Predicting spatial and temporal variability in soybean yield using deep learning and open source data

Spatial crop yield prediction provides valuable insights for supporting sustainable and precise crop management decisions. This study assessed the capabilities of advanced Deep Learning (DL) architectures in predicting within-field soybean yields using spectral bands from Sentinel-2 (RS-Inputs), weather (W-Inputs), and topographic attributes (TA-Inputs). DL architectures included 1-D convolutional neural network (1D-CNN), long short-term memory (LSTM) and transformer-based (TRFM). We used an extensive dataset ( ∼ 700 K) of yield observations, collected with a combine harvester, from 310 fields across three growing seasons (2020, 2021 and 2022) in Uruguay. The DL architectures were assessed under two testing strategies: across-fields and across-years. We compared results from DL architectures against a baseline that uses a process-based method with data assimilation. Our results revealed that DL architectures outperformed the baseline in testing across-fields only (RRMSE 35 % vs 40 %).

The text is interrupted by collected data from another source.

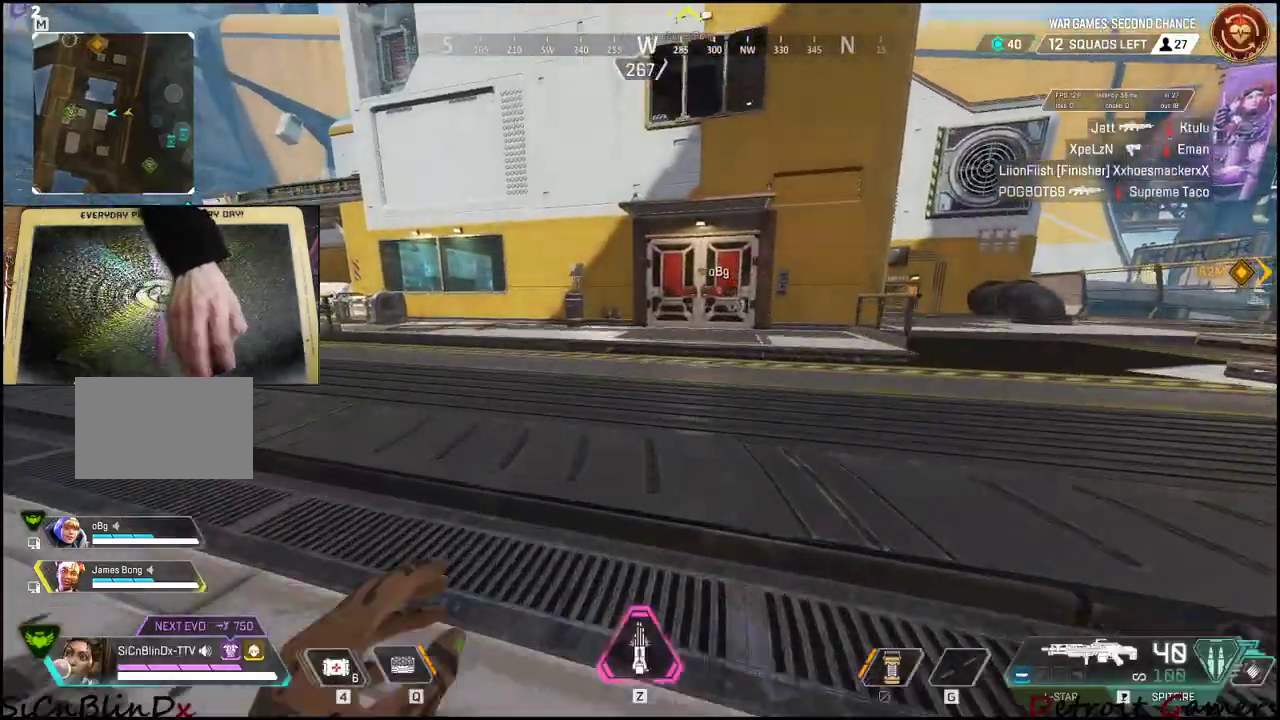
{"keys": ["shift", "w"], "events": []}
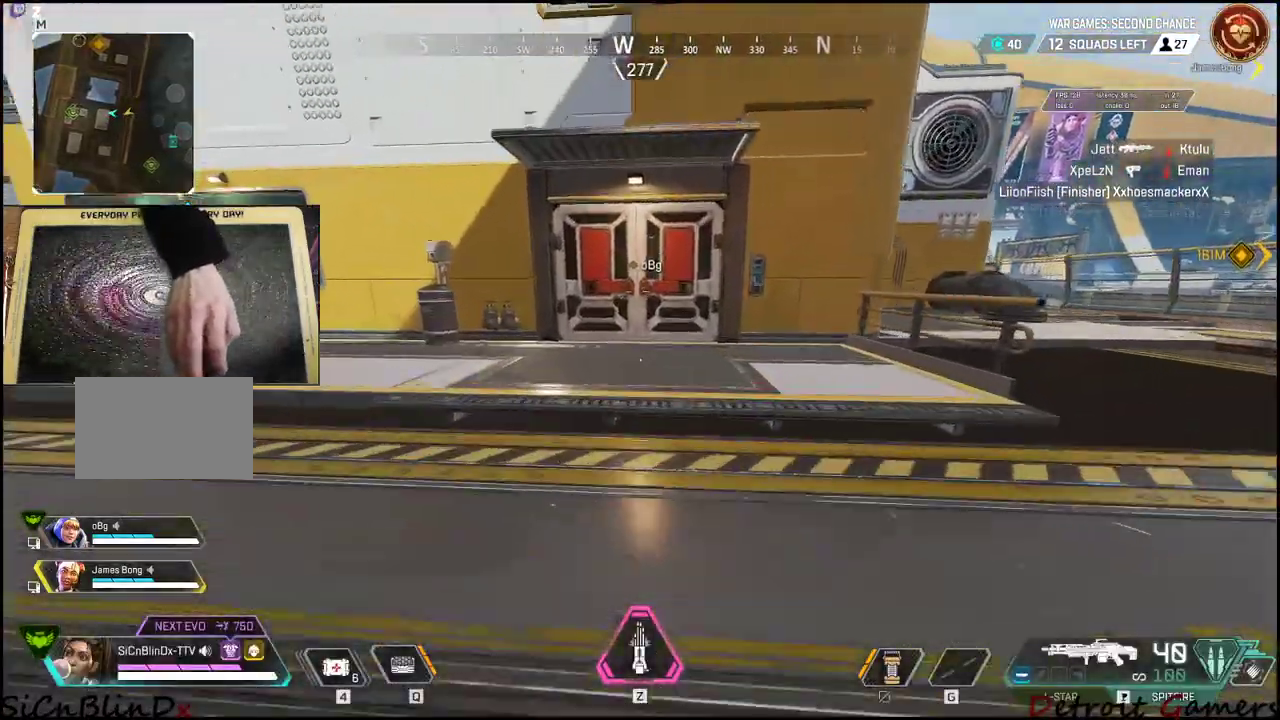
{"keys": ["shift", "w"], "events": []}
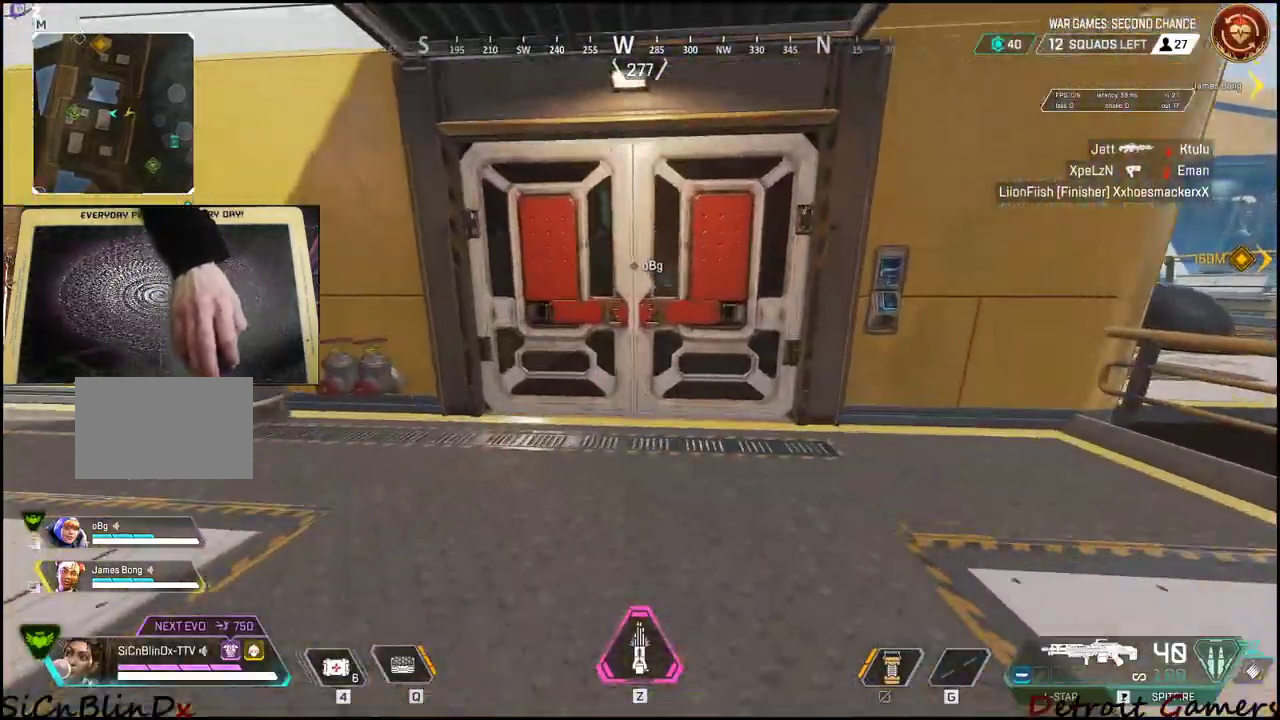
{"keys": ["shift", "w"], "events": [[100, "e", "down"], [233, "e", "up"]]}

The DL architectures encountered more challenges with temporal extrapolation (RRMSE 51 % in across-years). There were no substantial differences in performance among the DL architectures. The TA-Inputs enhanced accuracy in 1D-CNN (reduced RRMSE by ∼ 13 %), while W-Inputs led to a small improvement in 1D-CNN and LSTM (reduced RRMSE by ∼ 2 %) when tested across-years. All combinations of DL architectures and input settings encountered challenges in predicting the tails of the yield distribution (mean bias ∼ 1000 kg ha−1). We discussed the current limitations of DL architectures in capturing crop yield complexity using openly available spatial data and provided further directions for improving the reliability and interpretability of data-driven models by integrating process-based approaches. Beyond this, the performance of data-driven methods alone is expected to improve with the increasing availability of collected and stored data. Incorporating historical yield maps and in-season crop management data into open-source datasets will facilitate continuous training and enhancement for tailored models. [Display omitted] •A process-based approach was superior to DL in temporal extrapolation.•DL is more promising for predicting unseen fields than years (RRMSE 35 % vs 51 %).•Performance was comparable among DL architectures.•Adding weather and topography inputs had a minor impact on accuracy.•Errors increased towards the tails of the distribution across all models and inputs.